_Provided data:_
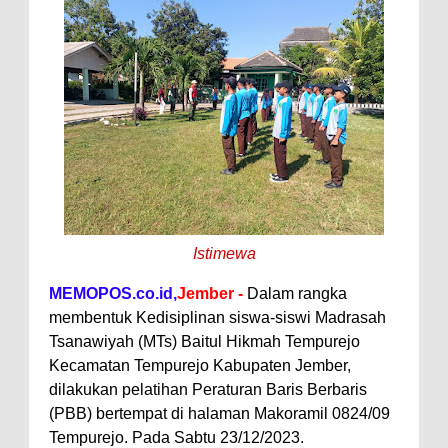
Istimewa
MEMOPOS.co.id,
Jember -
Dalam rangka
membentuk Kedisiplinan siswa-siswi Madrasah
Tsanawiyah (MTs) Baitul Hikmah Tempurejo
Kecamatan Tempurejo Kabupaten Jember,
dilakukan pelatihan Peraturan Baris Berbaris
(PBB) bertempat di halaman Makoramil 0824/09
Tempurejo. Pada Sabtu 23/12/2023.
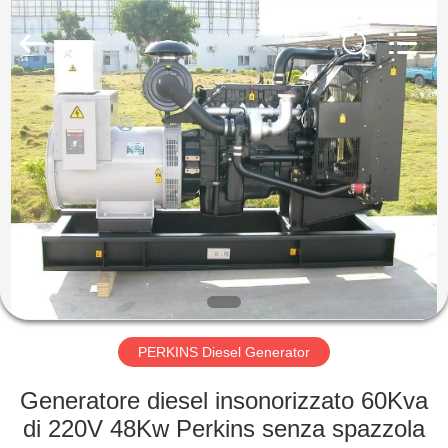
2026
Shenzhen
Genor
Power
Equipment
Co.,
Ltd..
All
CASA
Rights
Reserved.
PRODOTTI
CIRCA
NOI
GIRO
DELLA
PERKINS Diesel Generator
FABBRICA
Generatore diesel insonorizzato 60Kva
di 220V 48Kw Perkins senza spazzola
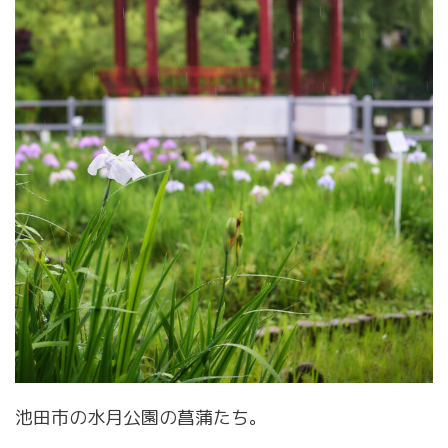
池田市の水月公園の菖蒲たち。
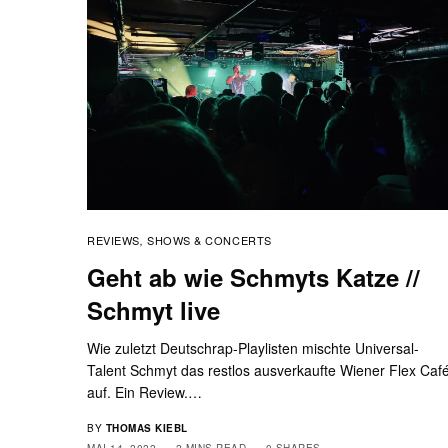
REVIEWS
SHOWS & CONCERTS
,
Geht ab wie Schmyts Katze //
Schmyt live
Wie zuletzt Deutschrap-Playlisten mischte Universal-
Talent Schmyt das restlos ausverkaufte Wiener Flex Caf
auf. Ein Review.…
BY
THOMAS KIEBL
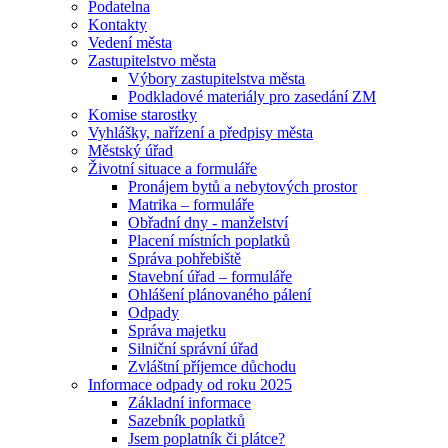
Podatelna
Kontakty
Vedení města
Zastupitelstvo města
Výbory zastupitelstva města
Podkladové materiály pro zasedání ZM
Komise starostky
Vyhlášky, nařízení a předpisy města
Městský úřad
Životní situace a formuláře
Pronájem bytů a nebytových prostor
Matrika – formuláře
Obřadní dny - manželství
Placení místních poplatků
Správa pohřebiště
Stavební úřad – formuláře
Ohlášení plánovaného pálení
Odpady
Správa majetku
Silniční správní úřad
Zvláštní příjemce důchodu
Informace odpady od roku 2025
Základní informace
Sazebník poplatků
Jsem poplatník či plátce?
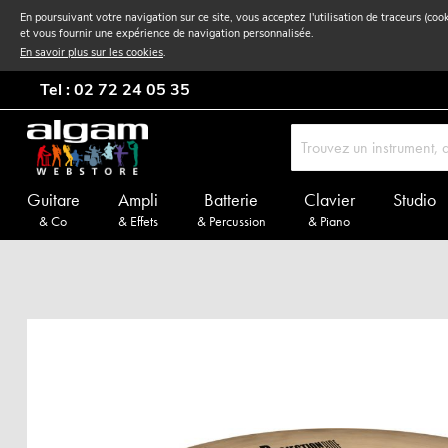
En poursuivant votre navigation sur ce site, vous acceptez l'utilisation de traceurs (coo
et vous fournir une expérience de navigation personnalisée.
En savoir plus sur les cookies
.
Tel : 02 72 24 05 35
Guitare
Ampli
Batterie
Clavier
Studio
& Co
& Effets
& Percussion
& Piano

--

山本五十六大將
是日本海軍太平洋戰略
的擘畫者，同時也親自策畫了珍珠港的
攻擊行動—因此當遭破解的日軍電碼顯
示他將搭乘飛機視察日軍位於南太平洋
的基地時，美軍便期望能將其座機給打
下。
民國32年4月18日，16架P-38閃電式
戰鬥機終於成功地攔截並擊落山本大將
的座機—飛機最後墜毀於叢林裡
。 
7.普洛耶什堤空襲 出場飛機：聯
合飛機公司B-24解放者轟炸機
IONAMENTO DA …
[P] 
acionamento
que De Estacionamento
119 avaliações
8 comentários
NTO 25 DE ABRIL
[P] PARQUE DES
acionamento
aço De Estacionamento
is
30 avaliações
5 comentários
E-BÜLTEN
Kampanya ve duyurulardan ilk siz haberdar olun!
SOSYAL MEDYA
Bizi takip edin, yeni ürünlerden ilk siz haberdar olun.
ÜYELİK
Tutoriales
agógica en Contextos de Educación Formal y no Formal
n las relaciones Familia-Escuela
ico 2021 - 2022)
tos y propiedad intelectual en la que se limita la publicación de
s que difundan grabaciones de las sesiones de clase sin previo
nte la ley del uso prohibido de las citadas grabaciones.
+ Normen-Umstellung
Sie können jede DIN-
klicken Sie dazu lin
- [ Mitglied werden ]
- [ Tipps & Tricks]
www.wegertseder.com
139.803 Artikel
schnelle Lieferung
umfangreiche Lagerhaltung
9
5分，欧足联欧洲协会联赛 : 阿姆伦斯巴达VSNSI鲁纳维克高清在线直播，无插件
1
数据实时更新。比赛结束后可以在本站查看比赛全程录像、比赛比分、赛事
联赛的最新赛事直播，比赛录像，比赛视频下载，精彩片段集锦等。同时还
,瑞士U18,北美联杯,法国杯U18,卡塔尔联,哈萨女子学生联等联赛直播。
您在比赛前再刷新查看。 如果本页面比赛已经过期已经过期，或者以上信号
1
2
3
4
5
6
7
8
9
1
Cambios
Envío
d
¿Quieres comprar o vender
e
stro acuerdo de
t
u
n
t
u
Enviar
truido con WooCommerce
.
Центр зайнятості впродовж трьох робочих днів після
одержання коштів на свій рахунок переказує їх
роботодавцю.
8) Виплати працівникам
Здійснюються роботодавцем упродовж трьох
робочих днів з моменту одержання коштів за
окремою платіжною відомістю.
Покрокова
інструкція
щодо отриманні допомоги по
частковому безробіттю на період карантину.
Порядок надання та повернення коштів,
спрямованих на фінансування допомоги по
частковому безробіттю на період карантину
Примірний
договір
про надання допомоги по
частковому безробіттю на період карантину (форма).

_Task statement:_
Going through the entries, return every line holding the word "úřad".

_Response:_
Městský úřad
Stavební úřad – formuláře
Silniční správní úřad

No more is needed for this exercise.